Born to government school teachers in the Nalanda district of Bihar, he studied in Navodaya school from 6th to 10th and moved to Patna to complete his higher secondary schooling. He appeared for IIT, but when failed to secure admission in the prestigious college, Kaushalendra decided to study at Indian Council of Agricultural Research, Junagadh, from where he completed graduation in agriculture. After graduation, he got a job in the agriculture sector with Israeli firms, and later he secured admission at IIM-Ahmedabad, where he topped the college but did not take a job with any MNC.
After obtaining a diploma in management from the top college of the country, he decided to enter the agriculture business and started Kaushalya foundation in 2008. He tried to connect the horticulture farmers, who used to sell their products to traders, directly to the market. The farmers sell their produce to traders at cheap rates who then sell the same crop in the market at very high rates. This harms the farmer as well as a consumer while the ‘middleman’ benefits in the whole process. Sometimes even middlemen lose due to lack of adequate infrastructure and storage facilities and therefore, to make farmers rich, it is essential to create agricultural infrastructure.
The Nitish Kumar led government has already repealed APMC act in 2006 and therefore it was allowed to sell the produce directly to the market. Kaushalendra started bringing the farmers together to sell their produce directly to the market, and today more than 35,000 farmers across six districts are part of his foundation.
“Several initiatives across the country are helping farmers through, say, solar energy provision or getting the farmers’ markets online. And I noticed that these are isolated programmes, though wonderful by themselves, do not make a farmer completely independent. I decided to integrate several initiatives instead of starting something unique myself,” he said.

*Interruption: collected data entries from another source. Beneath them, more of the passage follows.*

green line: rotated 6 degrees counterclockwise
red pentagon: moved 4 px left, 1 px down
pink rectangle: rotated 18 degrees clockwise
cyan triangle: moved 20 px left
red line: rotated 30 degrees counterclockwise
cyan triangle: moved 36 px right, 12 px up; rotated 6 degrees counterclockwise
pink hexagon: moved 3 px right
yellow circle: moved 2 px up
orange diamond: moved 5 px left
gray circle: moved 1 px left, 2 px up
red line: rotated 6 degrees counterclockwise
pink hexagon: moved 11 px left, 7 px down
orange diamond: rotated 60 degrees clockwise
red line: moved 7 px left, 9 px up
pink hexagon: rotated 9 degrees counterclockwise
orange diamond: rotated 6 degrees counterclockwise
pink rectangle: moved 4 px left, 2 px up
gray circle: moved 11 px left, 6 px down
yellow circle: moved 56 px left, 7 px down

“Our agenda was to help farmers optimise their income through fair means while offering the end-customer with the choicest of fresh vegetables and fruits,” he adds.
Today, the earning of Kaushalendra is in crores while that of farmers is in lakhs without any new innovation. All they have done is to capitalize on government schemes and cut the middlemen to directly reach the end-consumer. “We have also formed Farmer Producer Organisations (FPOs) wherein farmers form a group before selling their harvest. We have also formed five Mandis across Bihar which are owned by local communities. Farmers can sell their produce directly in these Mandis, cutting the need for middle-men,” says Kaushlendra.

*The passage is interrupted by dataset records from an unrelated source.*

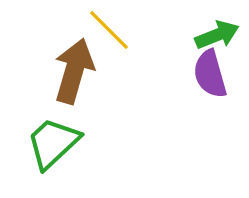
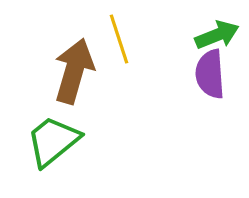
yellow line: moved 10 px right, 9 px down; rotated 27 degrees clockwise
purple semicircle: rotated 12 degrees clockwise
green trapezoid: moved 2 px up; rotated 4 degrees clockwise
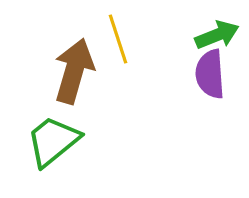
yellow line: moved 1 px left
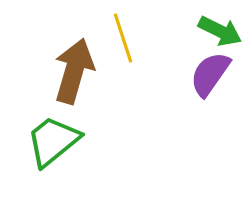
green arrow: moved 3 px right, 4 px up; rotated 48 degrees clockwise
yellow line: moved 5 px right, 1 px up
purple semicircle: rotated 39 degrees clockwise
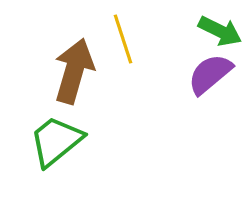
yellow line: moved 1 px down
purple semicircle: rotated 15 degrees clockwise
green trapezoid: moved 3 px right
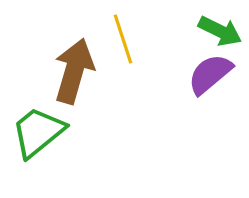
green trapezoid: moved 18 px left, 9 px up
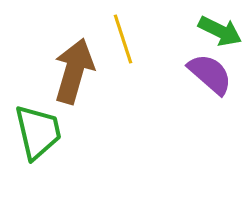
purple semicircle: rotated 81 degrees clockwise
green trapezoid: rotated 116 degrees clockwise
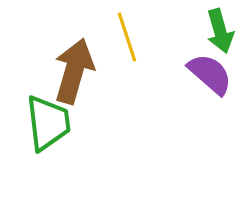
green arrow: rotated 48 degrees clockwise
yellow line: moved 4 px right, 2 px up
green trapezoid: moved 10 px right, 9 px up; rotated 6 degrees clockwise
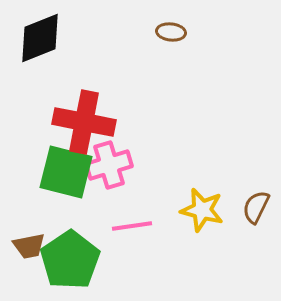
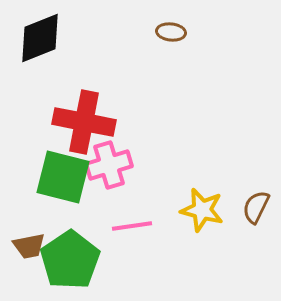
green square: moved 3 px left, 5 px down
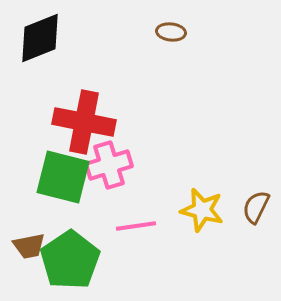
pink line: moved 4 px right
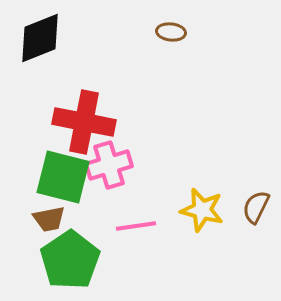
brown trapezoid: moved 20 px right, 27 px up
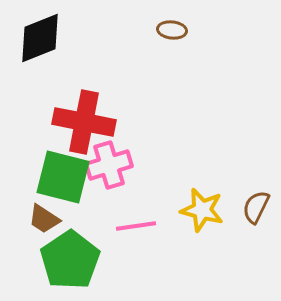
brown ellipse: moved 1 px right, 2 px up
brown trapezoid: moved 5 px left; rotated 44 degrees clockwise
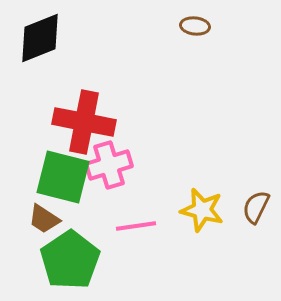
brown ellipse: moved 23 px right, 4 px up
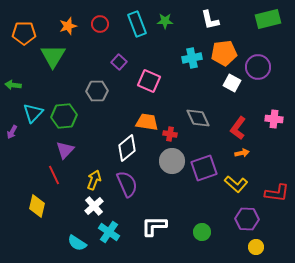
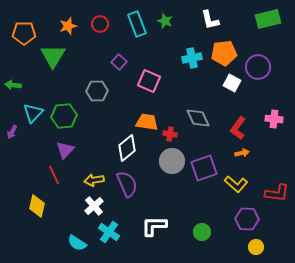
green star at (165, 21): rotated 21 degrees clockwise
yellow arrow at (94, 180): rotated 120 degrees counterclockwise
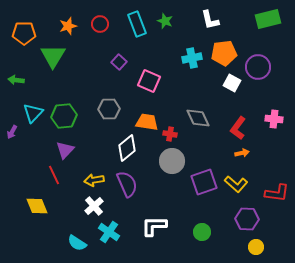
green arrow at (13, 85): moved 3 px right, 5 px up
gray hexagon at (97, 91): moved 12 px right, 18 px down
purple square at (204, 168): moved 14 px down
yellow diamond at (37, 206): rotated 35 degrees counterclockwise
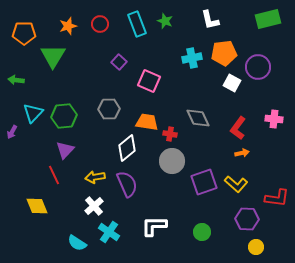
yellow arrow at (94, 180): moved 1 px right, 3 px up
red L-shape at (277, 193): moved 5 px down
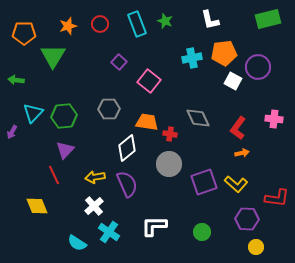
pink square at (149, 81): rotated 15 degrees clockwise
white square at (232, 83): moved 1 px right, 2 px up
gray circle at (172, 161): moved 3 px left, 3 px down
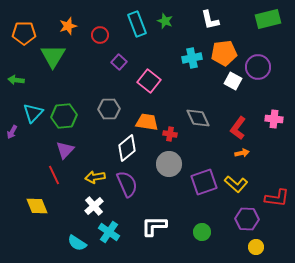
red circle at (100, 24): moved 11 px down
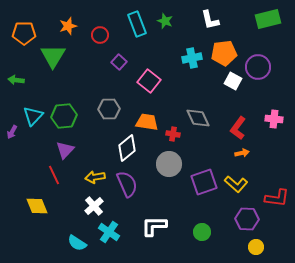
cyan triangle at (33, 113): moved 3 px down
red cross at (170, 134): moved 3 px right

A few weeks ago, the Modi government introduced three farmer bills to cut the bureaucrats and middlemen from the agricultural sector and link farmers directly to the market. What the Modi government is trying to do is to provide an opportunity for thousands of Kaushlendra across the country who could liberate the farmers and themselves from poverty.

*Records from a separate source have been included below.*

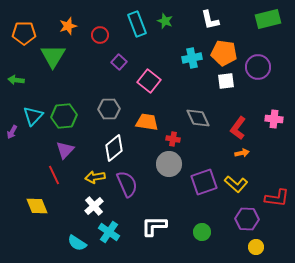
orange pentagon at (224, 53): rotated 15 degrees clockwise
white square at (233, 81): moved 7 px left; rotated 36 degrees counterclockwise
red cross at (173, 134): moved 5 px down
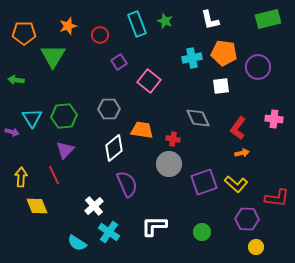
purple square at (119, 62): rotated 14 degrees clockwise
white square at (226, 81): moved 5 px left, 5 px down
cyan triangle at (33, 116): moved 1 px left, 2 px down; rotated 15 degrees counterclockwise
orange trapezoid at (147, 122): moved 5 px left, 8 px down
purple arrow at (12, 132): rotated 104 degrees counterclockwise
yellow arrow at (95, 177): moved 74 px left; rotated 102 degrees clockwise
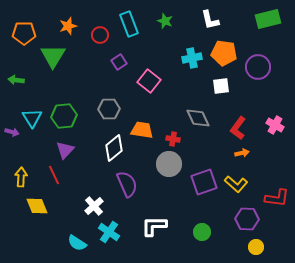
cyan rectangle at (137, 24): moved 8 px left
pink cross at (274, 119): moved 1 px right, 6 px down; rotated 24 degrees clockwise
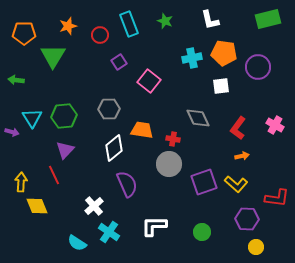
orange arrow at (242, 153): moved 3 px down
yellow arrow at (21, 177): moved 5 px down
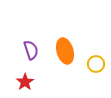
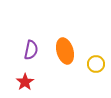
purple semicircle: rotated 30 degrees clockwise
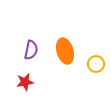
red star: rotated 24 degrees clockwise
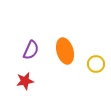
purple semicircle: rotated 12 degrees clockwise
red star: moved 1 px up
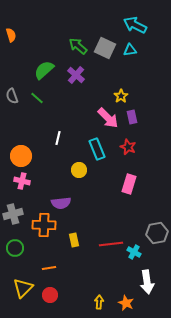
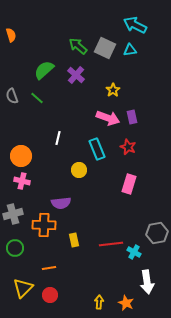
yellow star: moved 8 px left, 6 px up
pink arrow: rotated 25 degrees counterclockwise
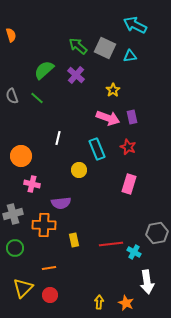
cyan triangle: moved 6 px down
pink cross: moved 10 px right, 3 px down
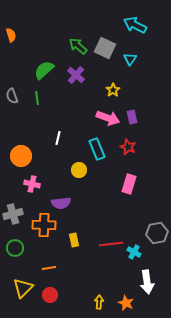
cyan triangle: moved 3 px down; rotated 48 degrees counterclockwise
green line: rotated 40 degrees clockwise
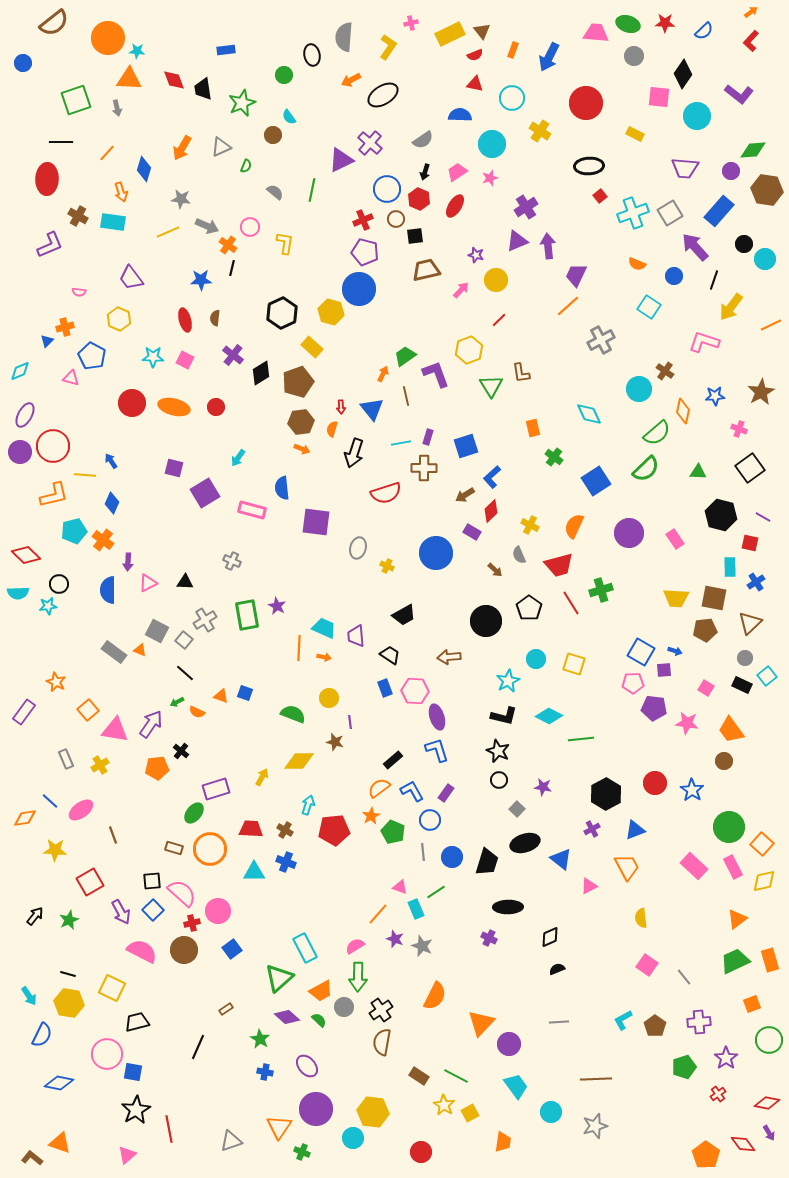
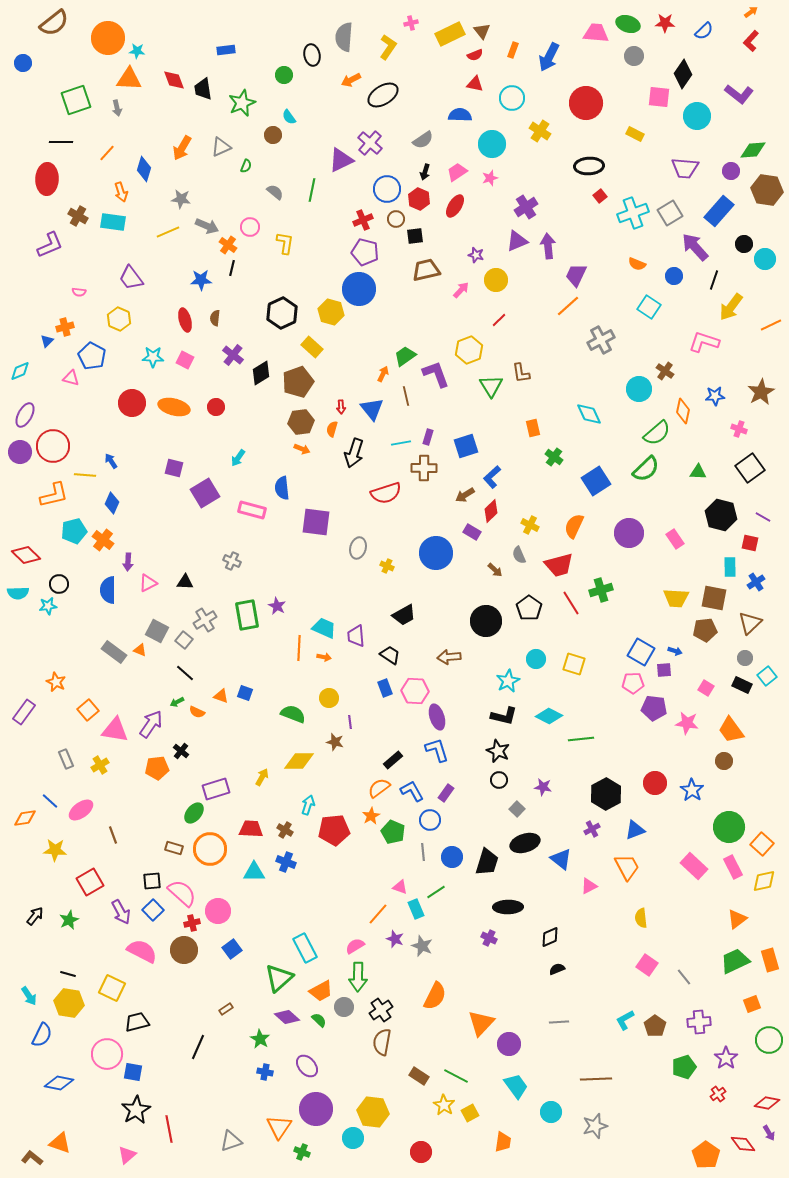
cyan L-shape at (623, 1020): moved 2 px right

The three bills would free-up the farmers to sell the produce directly in the market, minimize the government power to regulate the stocks of essential commodities which includes various agricultural products, and formalize contract farming. These bills would cut the ‘middlemen’ and improve farmer’s income, but, the opposition including Congress which promised to introduce the same reforms, are now opposing these bill and misinforming them for their petty politics.